Investors ditch VW as scandal widens to fuel consumption

(iStock)
(iStock)

Frankfurt - Investors wiped another €3bn off Volkswagen's market value on Wednesday after it said it had understated the fuel consumption of some cars, opening a new front in a scandal that initially centred on rigging emissions tests.

The carmaker said late on Tuesday it had understated the fuel usage of up to 800 000 cars in Europe, meaning those vehicles affected are more costly to drive than their buyers had been led to believe.

The revelations - which added a new dimension to a crisis that had previously focused on environmental damage - are the first to threaten to make a serious dent in VW's car sales since the scandal erupted, analysts said.

They could potentially deter cost-conscious consumers who have so far taken VW's manipulation of smog-causing emission tests in their stride.

The effects of the scandal have so far been barely reflected in VW sales figures - although it was the only German carmaker to report a decline in car registrations in Germany in October.

Shares in Europe's biggest carmaker were down 8.6% at €101.45 by 12:03.

"Another week, another shock in the VW story," Exane BNP Paribas analyst Stuart Pearson wrote in a note. "We add another 4 billion euros in recall costs and fear a harsher commercial impact," said Pearson, who rates VW "neutral".

The German carmaker also revealed on Tuesday that carbon-dioxide emissions had been understated - leading it to underestimate the fuel consumption - and added €2bn ($2.2 billion) to its expected costs of the scandal.

The affair erupted in September when US authorities exposed VW's use of "defeat devices" to cheat tests for emissions of smog-causing nitrogen oxide. VW admitted such software was installed in up to 11 million diesel vehicles worldwide.

VW's latest admission came after US environmental regulators said the carmaker had failed to inform it that similar devices were installed on larger 3.0 litre engines used in luxury sport utility vehicles from Porsche and Audi.

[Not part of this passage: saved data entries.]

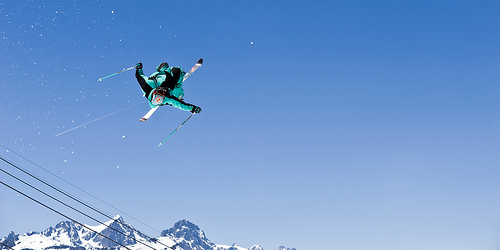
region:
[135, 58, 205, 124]
A person on skis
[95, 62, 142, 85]
A ski pole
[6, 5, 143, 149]
Bits of snow flying into the air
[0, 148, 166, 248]
Black cables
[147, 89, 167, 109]
The helmet of the skier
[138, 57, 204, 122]
A single ski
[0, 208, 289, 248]
Jagged snow-covered mountains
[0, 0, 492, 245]
A clear blue sky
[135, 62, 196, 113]
A light blue and black snow suit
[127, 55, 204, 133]
A skier upside down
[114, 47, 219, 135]
a skier is making a flip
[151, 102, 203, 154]
a pole in right hand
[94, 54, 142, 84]
a pole on left hand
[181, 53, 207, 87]
ski with black tip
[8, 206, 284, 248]
mountains cover with snow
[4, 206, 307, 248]
the mountains are rocky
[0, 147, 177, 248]
power poles are black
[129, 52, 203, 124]
skier wears a green and black suit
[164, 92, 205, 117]
cat is lying on a purple fabric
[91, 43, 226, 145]
skiier in the air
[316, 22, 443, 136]
blue sky in the distance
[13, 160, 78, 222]
wires to a ski lift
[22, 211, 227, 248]
mountains in the distance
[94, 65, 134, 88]
ski pole in man's hand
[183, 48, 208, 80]
ski used by a man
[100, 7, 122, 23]
snow scattered in the sky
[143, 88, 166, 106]
helmet on man's head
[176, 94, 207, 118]
right arm of a man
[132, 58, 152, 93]
left arm of a man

VW has denied this, but said on Tuesday it would immediately start talking to "responsible authorities" about what to do about the latest findings on fuel consumption and CO2 emissions.

"From the very start I have pushed hard for the relentless and comprehensive clarification of events," Volkswagen Chief Executive Matthias Mueller said. "We will stop at nothing and nobody. This is a painful process but it is our only alternative."

The biggest business crisis in VW's 78-year history has wiped almost €24bn - nearly a third - off the firm's stock market value, forced out long-time CEO Martin Winterkorn and rocked the auto industry, an important employer and source of export income in Germany.

"From an outside perspective and we are sure for the majority of VW employees, the degree and extend of cheating that has been discovered so far is beyond imagination," wrote analyst Arndt Ellinghorst of banking advisory firm Evercore ISI.

The latest findings on fuel consumption and CO2 emissions - areas which US watchdogs have yet to address - were disclosed as VW continues a broad review of its handling of all pollution-related issues. While the findings mostly apply to smaller diesel engines, one gasoline engine is also affected.